TASKS:
- A) In the article on community development financial institutions, how many high school students does the expanded Jalen Rose Charter School have room for?
- B) From the article on community development financial institutions, give everything from "The global financial" down to "around the country." again, and swap "neighborhoods" for "districts" throughout.

EXCERPT TO READ:
When first lady Michelle Obama and former NBA star Jalen Rose give kudos to a community organization, it’s worth taking note. When that organization turns out to be a financial institution, it might raise a few eyebrows. But first, a little background.
The global financial meltdown has ravaged nearly every sector of the American economy. From international conglomerates to small businesses, few have been immune. As unemployment swept through neighborhoods and towns, home foreclosures were at record highs. Dreams of upward mobility and comfortable retirements were shattered and the resolve of communities nationwide tested.
In the wake of this crisis a new economic engine emerged – community development financial institutions (CDFIs). These entities, which are mainly low-profit or nonprofit organizations, focus on revitalizing communities and supporting their growth. At a time when access to traditional means of financing has dried up due to the financial crisis, this has proven critical to the nation’s economic recovery – and to communities and neighborhoods around the country.
The impacts of community-based financing institutions have not gone unnoticed. According to the Harvard Business Review, community-centric financers have breathed new life into entire sectors of the American economy. NCB Capital Impact, a Virginia-based nonprofit, has been a key player in this movement. As a certified CDFI, Capital Impact prides itself on investing in high-impact areas of social need.
Scott Sporte, Capital Impact’s chief lending officer, says the organization exists to strengthen communities by using its resources to improve access to healthy foods, housing, health and elder care and education in low-income communities. He emphasizes that Capital Impact’s approach is cooperative, with a focus on leveraging existing partnerships and community strengths and fostering relationships.
Over the course of 20-plus years, Capital Impact has financed $500 million for developing charter school facilities, provided more than $550 million in loans to community-based health care providers and created nearly 29,000 new jobs for low-income individuals.
So it should come as no surprise that in 2011, Michelle Obama appeared at the launch of Capital Impact’s chief healthy food initiative, California FreshWorks Fund. The California FreshWorks Fund is a $200 million public-private loan fund focused on eradicating food deserts by providing low-income communities of color and low-income rural areas with access to healthy food. The fund offers loans to enable farmers and produce distributors, grocery stores and markets in those high need areas to offer fresh produce and healthy foods. The first lady’s acknowledgment of this work – especially in the realm of healthy food – was a sure indicator that Capital Impact, a leading financial backer of the fund, had hit the mark.
Based on the Capital Impact’s impressive track record, the W.K. Kellogg Foundation invested $6 million through its mission driven investing (MDI) arm to support financing of charter school facility expansion, construction and renovations in the foundation’s priority places of New Orleans, Mississippi, Michigan and New Mexico – and to support healthy foods initiatives in urban areas.
Capital Impact’s financing of charter school facility expansion has been nothing short of life-changing for students in urban areas across the country. Success stories are aplenty, but one notable beneficiary of Capital Impact’s financing model was the Jalen Rose Charter School in Detroit, an inner-city charter school aimed at providing educational opportunities to underprivileged children. The school used a $1.1 million loan from Capital Impact to finance an expansion of the school – creating space for 480 high school students and new jobs for the local community.
“Capital Impact’s depth of experience in communities, its cooperative approach and diverse network of alliances made it a natural fit for the W.K. Kellogg Foundation’s mission driven investment portfolio,” said John Duong, a member of the foundation’s MDI team.
What separates Capital Impact from a typical financial lender is its approach to repayment. Whereas for-profit investors normally set exit terms for borrowers that have little or no connection to social impact timelines, Capital Impact can flexibly structure financing around the timetables that make the most sense for the community-based borrowers, and support the achievement of the intended social change before exiting the investment.
In short, Capital Impact works on a case-by-case basis with borrowers to establish repayment terms that work best for the borrower – a novel concept in finance.
At a time when unemployment rates in some states are hovering in double digits and national home ownership rates are at their lowest in decades, there is comfort in knowing that community-focused groups such as Capital Impact are working on economic development the right way – putting people and communities, not profits, first.

STORED DATA:
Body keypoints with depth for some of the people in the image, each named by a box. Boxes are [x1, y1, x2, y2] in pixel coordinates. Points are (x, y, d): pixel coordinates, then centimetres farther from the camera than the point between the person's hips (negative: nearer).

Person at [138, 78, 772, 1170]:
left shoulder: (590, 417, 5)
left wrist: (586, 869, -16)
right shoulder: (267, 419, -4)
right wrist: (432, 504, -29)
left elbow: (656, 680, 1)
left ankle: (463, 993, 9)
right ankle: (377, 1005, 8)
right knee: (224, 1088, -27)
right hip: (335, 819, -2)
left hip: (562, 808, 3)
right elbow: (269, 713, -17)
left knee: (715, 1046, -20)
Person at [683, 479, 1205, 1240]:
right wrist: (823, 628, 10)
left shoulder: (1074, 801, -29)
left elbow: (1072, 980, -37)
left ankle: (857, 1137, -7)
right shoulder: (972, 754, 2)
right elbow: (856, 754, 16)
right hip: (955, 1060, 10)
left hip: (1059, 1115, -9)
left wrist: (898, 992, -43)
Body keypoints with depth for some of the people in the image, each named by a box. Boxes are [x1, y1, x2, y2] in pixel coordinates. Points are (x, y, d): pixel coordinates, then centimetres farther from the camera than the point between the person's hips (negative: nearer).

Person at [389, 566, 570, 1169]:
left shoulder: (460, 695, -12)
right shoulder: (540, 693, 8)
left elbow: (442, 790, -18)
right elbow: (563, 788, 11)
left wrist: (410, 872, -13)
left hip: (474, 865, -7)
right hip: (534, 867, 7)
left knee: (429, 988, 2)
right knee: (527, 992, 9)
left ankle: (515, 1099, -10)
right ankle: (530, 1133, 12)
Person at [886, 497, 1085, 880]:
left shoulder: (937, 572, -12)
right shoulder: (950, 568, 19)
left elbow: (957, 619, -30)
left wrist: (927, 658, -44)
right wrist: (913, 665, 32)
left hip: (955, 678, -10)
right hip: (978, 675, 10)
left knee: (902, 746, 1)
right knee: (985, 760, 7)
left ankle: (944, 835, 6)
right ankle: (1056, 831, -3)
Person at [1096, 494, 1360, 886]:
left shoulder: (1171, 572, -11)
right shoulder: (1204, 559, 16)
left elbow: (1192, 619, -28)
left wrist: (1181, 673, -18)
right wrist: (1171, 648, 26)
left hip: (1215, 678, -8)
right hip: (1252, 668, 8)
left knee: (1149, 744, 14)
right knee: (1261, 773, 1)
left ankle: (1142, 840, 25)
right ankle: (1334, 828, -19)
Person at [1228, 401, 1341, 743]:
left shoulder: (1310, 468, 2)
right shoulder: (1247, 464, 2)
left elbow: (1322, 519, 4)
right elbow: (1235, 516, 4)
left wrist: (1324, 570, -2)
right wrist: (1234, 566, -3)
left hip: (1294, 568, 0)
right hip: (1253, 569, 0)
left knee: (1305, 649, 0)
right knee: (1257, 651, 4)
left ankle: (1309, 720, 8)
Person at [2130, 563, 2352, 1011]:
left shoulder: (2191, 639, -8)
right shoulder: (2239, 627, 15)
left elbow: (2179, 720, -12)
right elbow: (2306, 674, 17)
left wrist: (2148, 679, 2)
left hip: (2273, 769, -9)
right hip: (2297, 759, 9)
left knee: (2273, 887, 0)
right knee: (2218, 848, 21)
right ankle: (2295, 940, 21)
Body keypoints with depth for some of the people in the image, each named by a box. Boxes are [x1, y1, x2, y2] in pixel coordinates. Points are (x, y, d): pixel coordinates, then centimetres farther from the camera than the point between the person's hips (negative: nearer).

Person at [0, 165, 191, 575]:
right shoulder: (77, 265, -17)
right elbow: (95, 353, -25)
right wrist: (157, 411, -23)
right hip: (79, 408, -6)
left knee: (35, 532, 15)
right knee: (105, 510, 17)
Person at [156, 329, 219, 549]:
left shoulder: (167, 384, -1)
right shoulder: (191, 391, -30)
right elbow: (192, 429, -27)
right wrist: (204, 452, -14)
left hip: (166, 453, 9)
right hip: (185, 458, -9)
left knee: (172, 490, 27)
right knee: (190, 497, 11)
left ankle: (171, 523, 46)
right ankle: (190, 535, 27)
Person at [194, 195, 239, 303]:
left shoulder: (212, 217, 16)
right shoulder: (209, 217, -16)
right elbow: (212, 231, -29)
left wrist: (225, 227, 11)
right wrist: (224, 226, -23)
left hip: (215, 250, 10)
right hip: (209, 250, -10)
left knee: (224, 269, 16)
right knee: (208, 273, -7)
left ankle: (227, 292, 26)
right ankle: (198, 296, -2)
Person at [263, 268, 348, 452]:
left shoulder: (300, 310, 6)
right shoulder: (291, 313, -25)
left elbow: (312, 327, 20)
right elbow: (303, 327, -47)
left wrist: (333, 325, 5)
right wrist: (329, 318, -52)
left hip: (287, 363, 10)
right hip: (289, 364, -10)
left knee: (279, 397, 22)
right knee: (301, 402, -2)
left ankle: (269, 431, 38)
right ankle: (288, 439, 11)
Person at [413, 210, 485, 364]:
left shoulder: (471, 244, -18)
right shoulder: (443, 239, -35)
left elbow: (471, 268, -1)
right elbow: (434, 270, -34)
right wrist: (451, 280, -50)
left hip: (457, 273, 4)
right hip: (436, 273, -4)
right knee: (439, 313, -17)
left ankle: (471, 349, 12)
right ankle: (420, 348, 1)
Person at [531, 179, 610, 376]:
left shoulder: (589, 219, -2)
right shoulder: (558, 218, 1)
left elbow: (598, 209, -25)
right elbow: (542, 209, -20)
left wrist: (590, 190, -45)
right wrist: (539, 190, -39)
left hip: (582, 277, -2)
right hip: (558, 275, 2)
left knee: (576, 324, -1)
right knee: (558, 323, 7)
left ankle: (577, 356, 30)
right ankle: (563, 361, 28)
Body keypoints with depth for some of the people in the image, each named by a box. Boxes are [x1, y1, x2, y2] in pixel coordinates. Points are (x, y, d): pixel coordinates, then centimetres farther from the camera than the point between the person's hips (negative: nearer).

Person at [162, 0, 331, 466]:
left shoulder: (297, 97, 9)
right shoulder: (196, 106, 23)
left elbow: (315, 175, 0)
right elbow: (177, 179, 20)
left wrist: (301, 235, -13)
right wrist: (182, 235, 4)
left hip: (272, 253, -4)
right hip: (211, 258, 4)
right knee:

YOUR RESPONSES:
- A) 480 high school students.

- B)
The global financial meltdown has ravaged nearly every sector of the American economy. From international conglomerates to small businesses, few have been immune. As unemployment swept through districts and towns, home foreclosures were at record highs. Dreams of upward mobility and comfortable retirements were shattered and the resolve of communities nationwide tested.
In the wake of this crisis a new economic engine emerged – community development financial institutions (CDFIs). These entities, which are mainly low-profit or nonprofit organizations, focus on revitalizing communities and supporting their growth. At a time when access to traditional means of financing has dried up due to the financial crisis, this has proven critical to the nation’s economic recovery – and to communities and districts around the country.